WORK INSTRUCTIONS
Do not carry the pictures over; copy every other part of the entries exactly.

(Stored data entries)
════
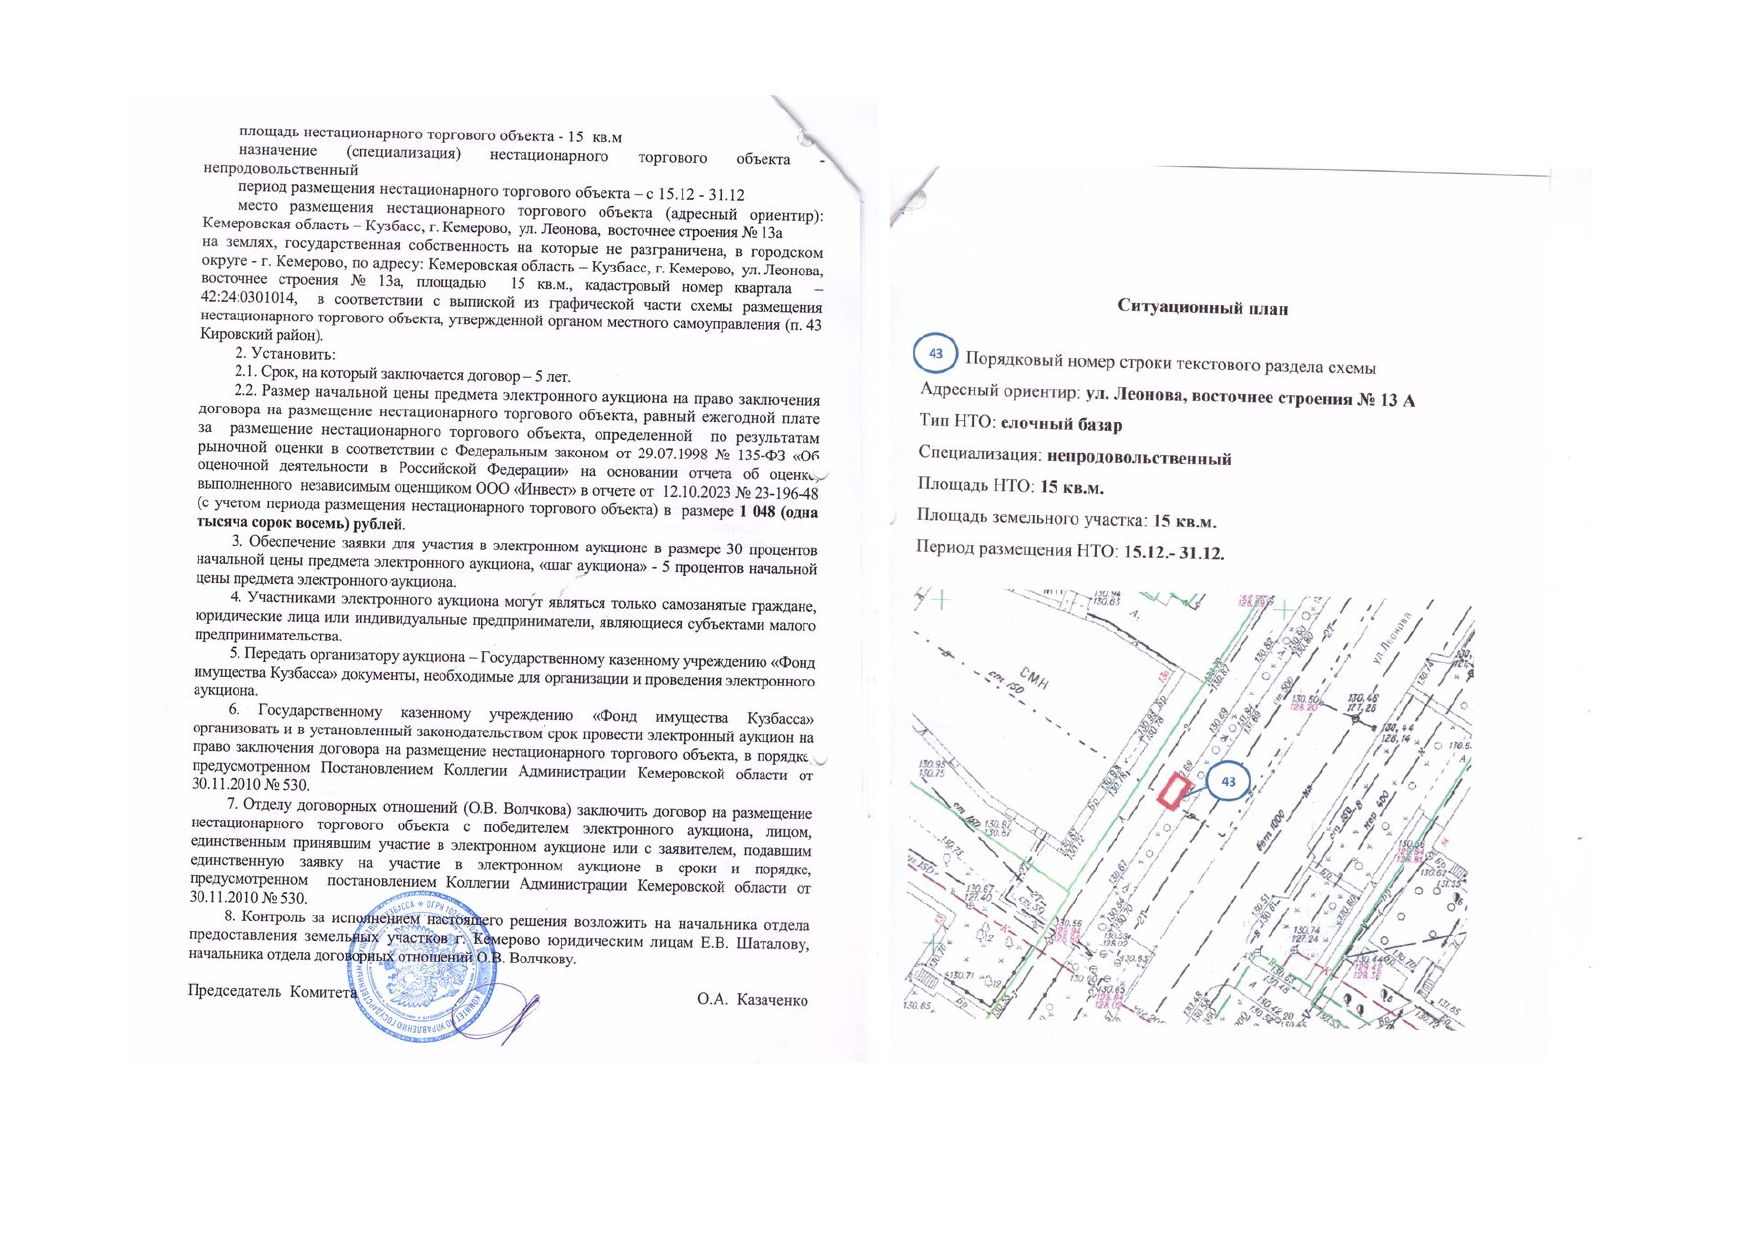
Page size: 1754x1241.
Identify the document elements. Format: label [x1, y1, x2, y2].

picture [118, 88, 1598, 1063]
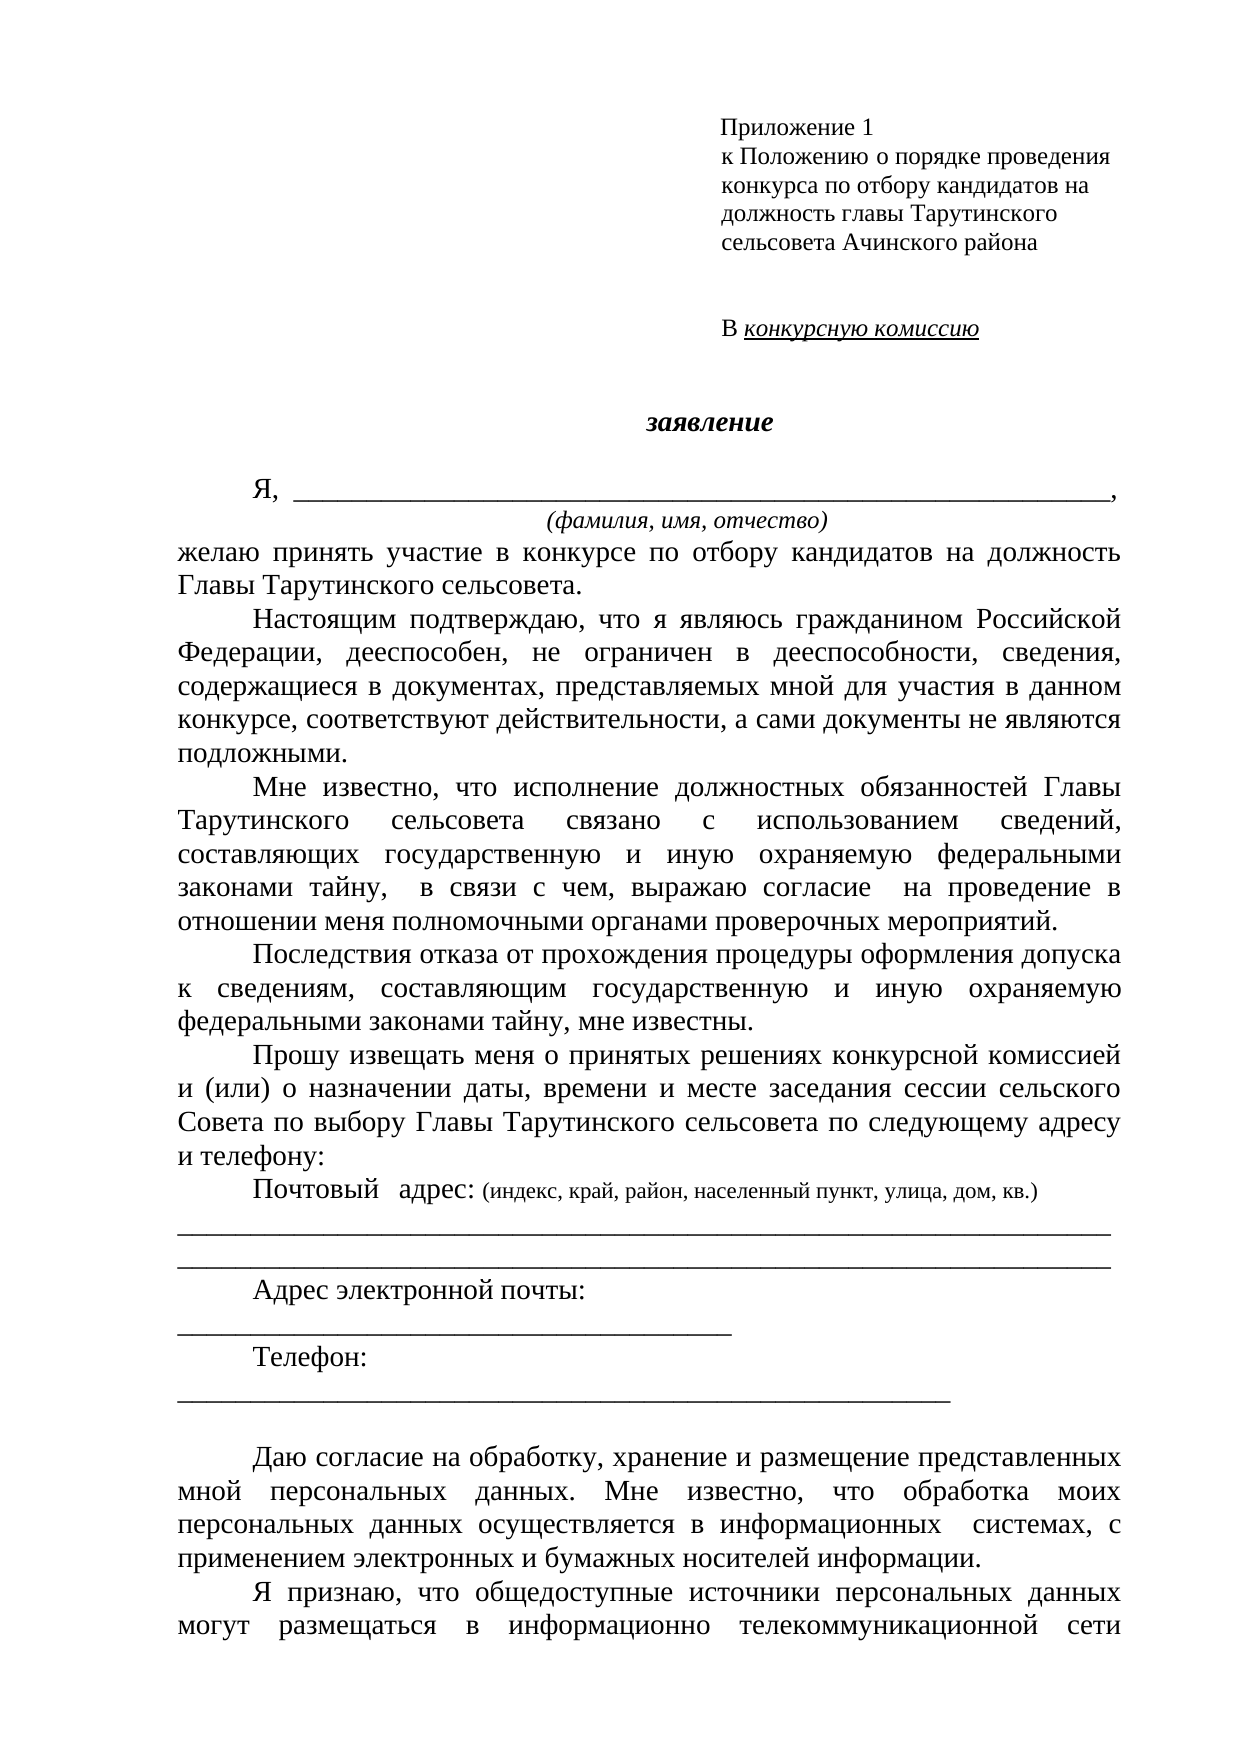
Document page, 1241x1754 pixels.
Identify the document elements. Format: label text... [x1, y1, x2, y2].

text (фамилия, имя, отчество) [177, 505, 1122, 534]
text конкурса по отбору кандидатов на должность главы Тарутинского сельсовета Ачинского района [721, 170, 1168, 256]
text Последствия отказа от прохождения процедуры оформления допуска к сведениям, составляющим государственную и иную охраняемую федеральными законами тайну, мне известны. [177, 936, 1122, 1037]
text Телефон: _____________________________________________________ [177, 1339, 1122, 1406]
text Я, ________________________________________________________, [177, 472, 1122, 505]
text Мне известно, что исполнение должностных обязанностей Главы Тарутинского сельсовета связано с использованием сведений, составляющих государственную и иную охраняемую федеральными законами тайну, в связи с чем, выражаю согласие на проведение в отношении меня полномочными органами проверочных мероприятий. [177, 769, 1122, 936]
text Почтовый адрес: (индекс, край, район, населенный пункт, улица, дом, кв.) ________________________________________________________________ ________________________________________________________________ [177, 1171, 1122, 1272]
text Прошу извещать меня о принятых решениях конкурсной комиссией и (или) о назначении даты, времени и месте заседания сессии сельского Совета по выбору Главы Тарутинского сельсовета по следующему адресу и телефону: [177, 1037, 1122, 1171]
text заявление [177, 404, 1168, 438]
text Настоящим подтверждаю, что я являюсь гражданином Российской Федерации, дееспособен, не ограничен в дееспособности, сведения, содержащиеся в документах, представляемых мной для участия в данном конкурсе, соответствуют действительности, а сами документы не являются подложными. [177, 601, 1122, 769]
text Приложение 1 [683, 112, 1168, 141]
text к Положению о порядке проведения [721, 141, 1168, 170]
text желаю принять участие в конкурсе по отбору кандидатов на должность Главы Тарутинского сельсовета. [177, 534, 1122, 601]
text В конкурсную комиссию [721, 313, 1168, 342]
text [177, 1574, 1122, 1641]
text Адрес электронной почты: ______________________________________ [177, 1272, 1122, 1339]
text Даю согласие на обработку, хранение и размещение представленных мной персональных данных. Мне известно, что обработка моих персональных данных осуществляется в информационных системах, с применением электронных и бумажных носителей информации. [177, 1439, 1122, 1574]
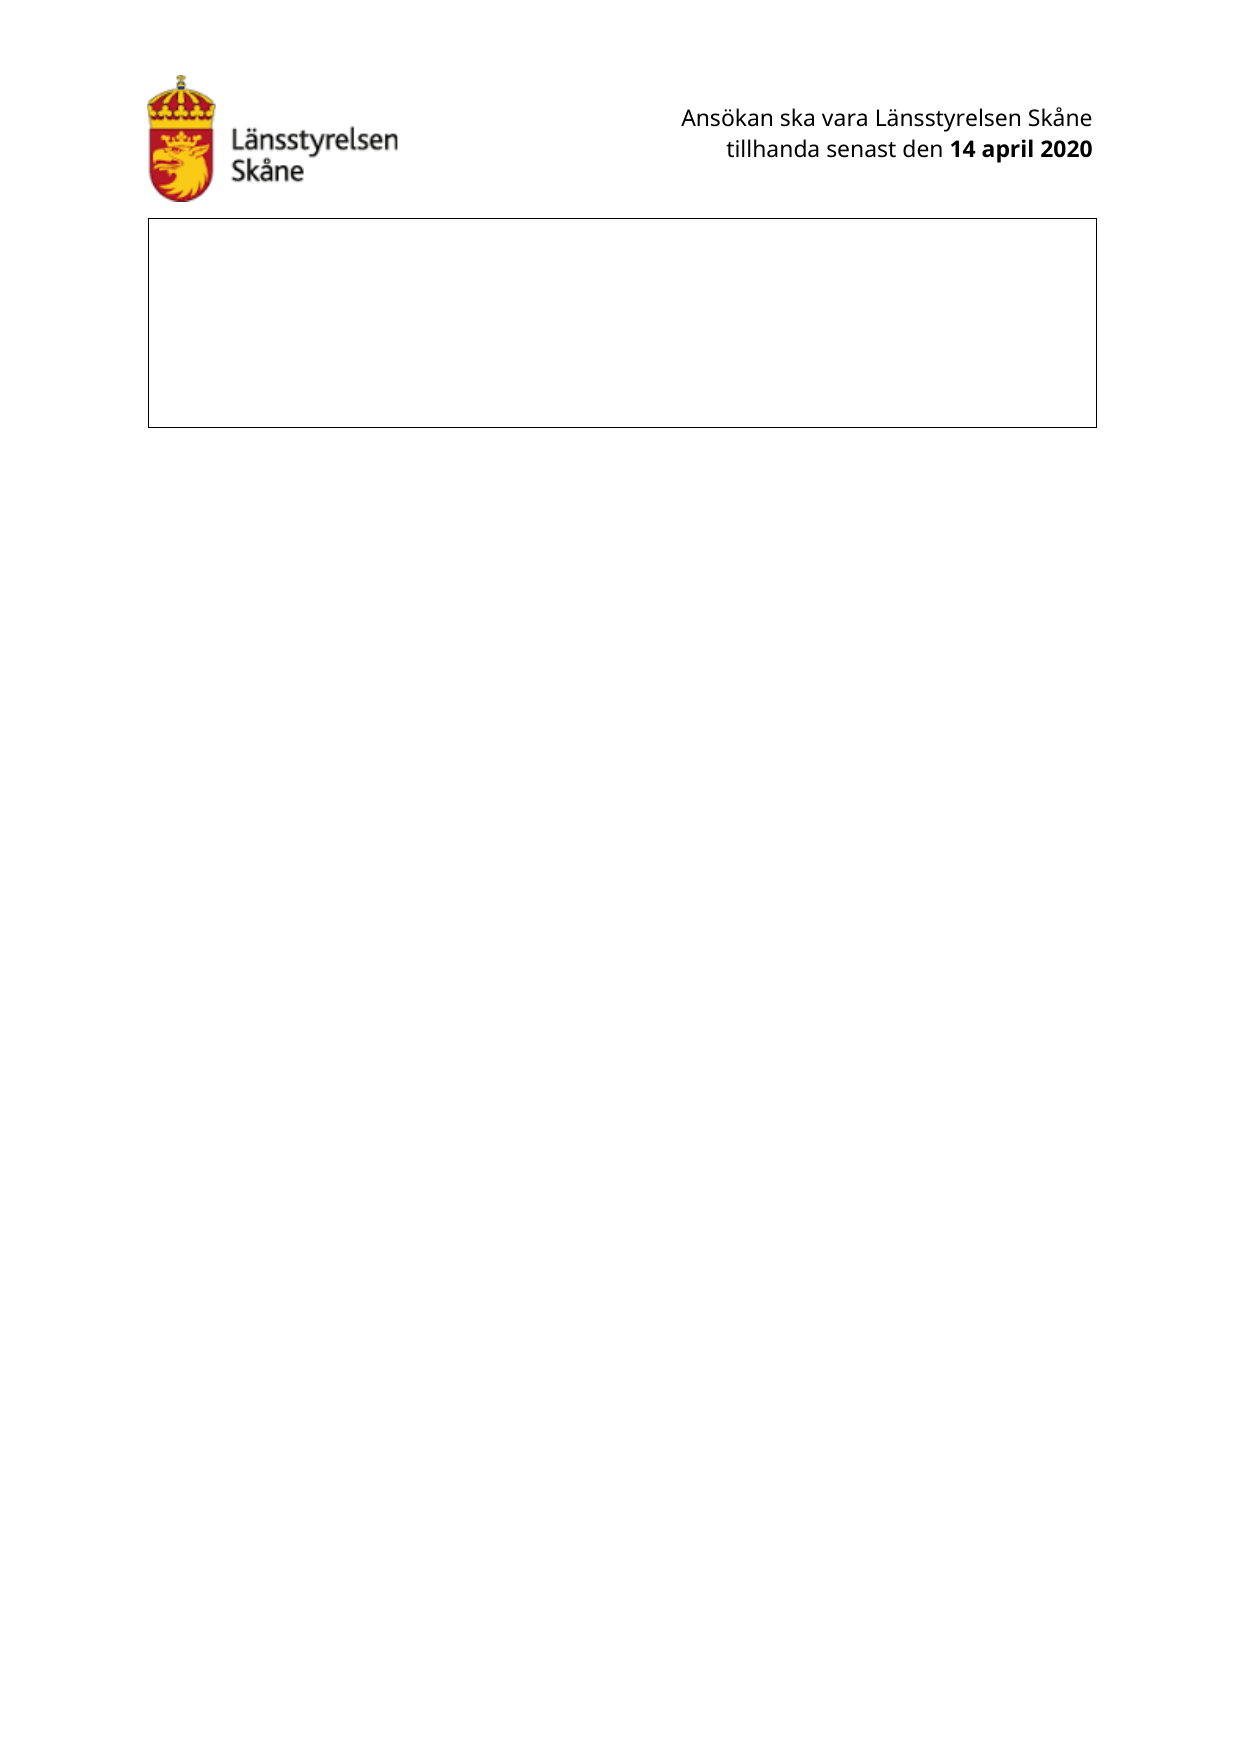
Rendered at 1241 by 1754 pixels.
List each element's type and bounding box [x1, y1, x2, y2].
════
RESPONSE TO THE TASK
Page size: 1754x1241.
Identify the document elements. Format: label [x1, y1, x2, y2].

picture [118, 88, 1598, 1063]
Document page, 1241x1754 pixels.
Identify the document elements. Format: label text... [x1, y1, x2, y2].

text (фамилия, имя, отчество) [177, 505, 1122, 534]
text конкурса по отбору кандидатов на должность главы Тарутинского сельсовета Ачинского района [721, 170, 1168, 256]
text Последствия отказа от прохождения процедуры оформления допуска к сведениям, составляющим государственную и иную охраняемую федеральными законами тайну, мне известны. [177, 936, 1122, 1037]
text Телефон: _____________________________________________________ [177, 1339, 1122, 1406]
text Я, ________________________________________________________, [177, 472, 1122, 505]
text Мне известно, что исполнение должностных обязанностей Главы Тарутинского сельсовета связано с использованием сведений, составляющих государственную и иную охраняемую федеральными законами тайну, в связи с чем, выражаю согласие на проведение в отношении меня полномочными органами проверочных мероприятий. [177, 769, 1122, 936]
text Почтовый адрес: (индекс, край, район, населенный пункт, улица, дом, кв.) ________________________________________________________________ ________________________________________________________________ [177, 1171, 1122, 1272]
text Прошу извещать меня о принятых решениях конкурсной комиссией и (или) о назначении даты, времени и месте заседания сессии сельского Совета по выбору Главы Тарутинского сельсовета по следующему адресу и телефону: [177, 1037, 1122, 1171]
text заявление [177, 404, 1168, 438]
text Настоящим подтверждаю, что я являюсь гражданином Российской Федерации, дееспособен, не ограничен в дееспособности, сведения, содержащиеся в документах, представляемых мной для участия в данном конкурсе, соответствуют действительности, а сами документы не являются подложными. [177, 601, 1122, 769]
text Приложение 1 [683, 112, 1168, 141]
text к Положению о порядке проведения [721, 141, 1168, 170]
text желаю принять участие в конкурсе по отбору кандидатов на должность Главы Тарутинского сельсовета. [177, 534, 1122, 601]
text В конкурсную комиссию [721, 313, 1168, 342]
text [177, 1574, 1122, 1641]
text Адрес электронной почты: ______________________________________ [177, 1272, 1122, 1339]
text Даю согласие на обработку, хранение и размещение представленных мной персональных данных. Мне известно, что обработка моих персональных данных осуществляется в информационных системах, с применением электронных и бумажных носителей информации. [177, 1439, 1122, 1574]
Rendered at 1241 by 1754 pixels.
List each element's type and bounding box [x1, y1, x2, y2].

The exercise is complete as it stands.